» **Goal of the exercise**
Exactly the lines below from the one with "middle dip: (254, 209)" up to and including the one with "pinky tip: (265, 215)" make up the answer, with nothing else added.

» **Records drawn from a dataset**
■ ■ ■

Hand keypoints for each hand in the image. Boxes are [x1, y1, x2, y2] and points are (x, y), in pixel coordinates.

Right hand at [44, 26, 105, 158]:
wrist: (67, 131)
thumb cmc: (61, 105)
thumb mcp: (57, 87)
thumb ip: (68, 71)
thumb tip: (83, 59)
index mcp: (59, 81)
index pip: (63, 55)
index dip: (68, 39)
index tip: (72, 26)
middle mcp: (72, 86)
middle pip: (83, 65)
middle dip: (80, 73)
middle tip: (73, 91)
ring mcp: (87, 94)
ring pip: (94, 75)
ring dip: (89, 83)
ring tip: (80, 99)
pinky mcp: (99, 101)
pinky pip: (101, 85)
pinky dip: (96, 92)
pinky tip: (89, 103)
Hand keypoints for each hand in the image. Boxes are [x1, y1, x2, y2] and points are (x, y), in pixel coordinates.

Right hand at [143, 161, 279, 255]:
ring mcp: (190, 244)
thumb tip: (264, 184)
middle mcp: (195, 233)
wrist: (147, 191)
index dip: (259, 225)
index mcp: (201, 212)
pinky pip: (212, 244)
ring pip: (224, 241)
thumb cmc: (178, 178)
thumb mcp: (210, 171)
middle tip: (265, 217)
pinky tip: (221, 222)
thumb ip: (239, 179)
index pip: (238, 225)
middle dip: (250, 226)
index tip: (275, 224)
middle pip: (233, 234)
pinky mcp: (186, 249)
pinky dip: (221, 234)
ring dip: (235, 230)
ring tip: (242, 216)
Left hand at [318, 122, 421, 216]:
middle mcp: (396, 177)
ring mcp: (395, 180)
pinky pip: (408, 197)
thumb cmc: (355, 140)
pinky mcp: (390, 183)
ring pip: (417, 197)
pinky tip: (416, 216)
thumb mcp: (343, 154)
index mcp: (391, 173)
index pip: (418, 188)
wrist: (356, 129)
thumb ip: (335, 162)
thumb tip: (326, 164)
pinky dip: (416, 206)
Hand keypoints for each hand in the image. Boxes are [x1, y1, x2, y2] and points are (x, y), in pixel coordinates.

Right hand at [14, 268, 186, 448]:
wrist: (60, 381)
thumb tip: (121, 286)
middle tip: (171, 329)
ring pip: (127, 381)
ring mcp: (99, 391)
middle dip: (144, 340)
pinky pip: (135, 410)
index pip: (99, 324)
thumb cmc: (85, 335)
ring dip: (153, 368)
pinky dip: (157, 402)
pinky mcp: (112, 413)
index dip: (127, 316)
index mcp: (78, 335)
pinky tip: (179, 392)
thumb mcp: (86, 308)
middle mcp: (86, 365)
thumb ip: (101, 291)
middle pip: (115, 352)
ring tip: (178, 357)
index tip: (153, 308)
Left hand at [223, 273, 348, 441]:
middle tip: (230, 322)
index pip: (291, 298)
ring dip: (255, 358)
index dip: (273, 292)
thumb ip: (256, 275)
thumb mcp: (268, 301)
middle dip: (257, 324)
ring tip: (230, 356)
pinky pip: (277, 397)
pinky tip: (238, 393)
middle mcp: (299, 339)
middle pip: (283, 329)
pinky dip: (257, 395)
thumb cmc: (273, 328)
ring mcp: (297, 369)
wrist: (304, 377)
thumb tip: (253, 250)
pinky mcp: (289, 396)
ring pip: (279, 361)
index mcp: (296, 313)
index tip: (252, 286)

■ ■ ■

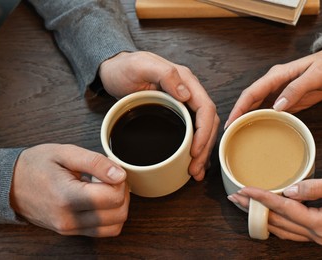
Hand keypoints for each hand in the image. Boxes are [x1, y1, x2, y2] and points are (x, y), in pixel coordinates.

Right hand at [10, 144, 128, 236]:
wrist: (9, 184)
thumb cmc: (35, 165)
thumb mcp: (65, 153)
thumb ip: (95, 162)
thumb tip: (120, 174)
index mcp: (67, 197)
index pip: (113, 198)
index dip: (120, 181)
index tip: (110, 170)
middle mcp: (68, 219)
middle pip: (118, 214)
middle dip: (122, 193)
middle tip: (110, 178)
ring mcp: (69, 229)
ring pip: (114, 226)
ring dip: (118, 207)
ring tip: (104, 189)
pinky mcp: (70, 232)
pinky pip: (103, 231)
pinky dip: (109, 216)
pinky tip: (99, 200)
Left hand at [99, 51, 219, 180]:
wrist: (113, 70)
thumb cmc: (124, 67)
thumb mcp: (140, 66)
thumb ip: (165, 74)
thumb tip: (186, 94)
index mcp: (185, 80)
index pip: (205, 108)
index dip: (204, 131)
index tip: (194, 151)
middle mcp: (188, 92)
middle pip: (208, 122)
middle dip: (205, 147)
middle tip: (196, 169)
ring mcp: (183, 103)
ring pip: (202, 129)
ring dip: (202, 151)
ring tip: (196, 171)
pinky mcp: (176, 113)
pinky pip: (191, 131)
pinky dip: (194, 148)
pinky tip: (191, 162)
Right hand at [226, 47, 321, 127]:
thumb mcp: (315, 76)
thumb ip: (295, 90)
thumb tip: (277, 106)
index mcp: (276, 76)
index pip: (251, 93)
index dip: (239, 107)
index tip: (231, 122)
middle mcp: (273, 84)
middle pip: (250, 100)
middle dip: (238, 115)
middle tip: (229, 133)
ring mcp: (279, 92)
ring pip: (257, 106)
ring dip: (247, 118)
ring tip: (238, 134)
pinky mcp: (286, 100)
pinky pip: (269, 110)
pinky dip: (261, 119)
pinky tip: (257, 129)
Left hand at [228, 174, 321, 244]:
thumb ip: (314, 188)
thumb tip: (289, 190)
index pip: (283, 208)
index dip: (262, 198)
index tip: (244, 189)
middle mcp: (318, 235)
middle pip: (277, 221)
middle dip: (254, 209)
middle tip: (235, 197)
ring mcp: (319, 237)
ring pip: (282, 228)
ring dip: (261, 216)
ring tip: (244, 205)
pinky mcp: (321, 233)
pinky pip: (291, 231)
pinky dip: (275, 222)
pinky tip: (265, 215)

■ ■ ■

» **Task answer**
middle dip: (254, 209)
middle tip: (235, 197)
ring mcp: (319, 237)
ring pip: (282, 228)
ring dip: (261, 216)
ring tip: (244, 205)
pinky mcp: (321, 233)
pinky pip: (291, 231)
pinky dip: (275, 222)
pinky tip: (265, 215)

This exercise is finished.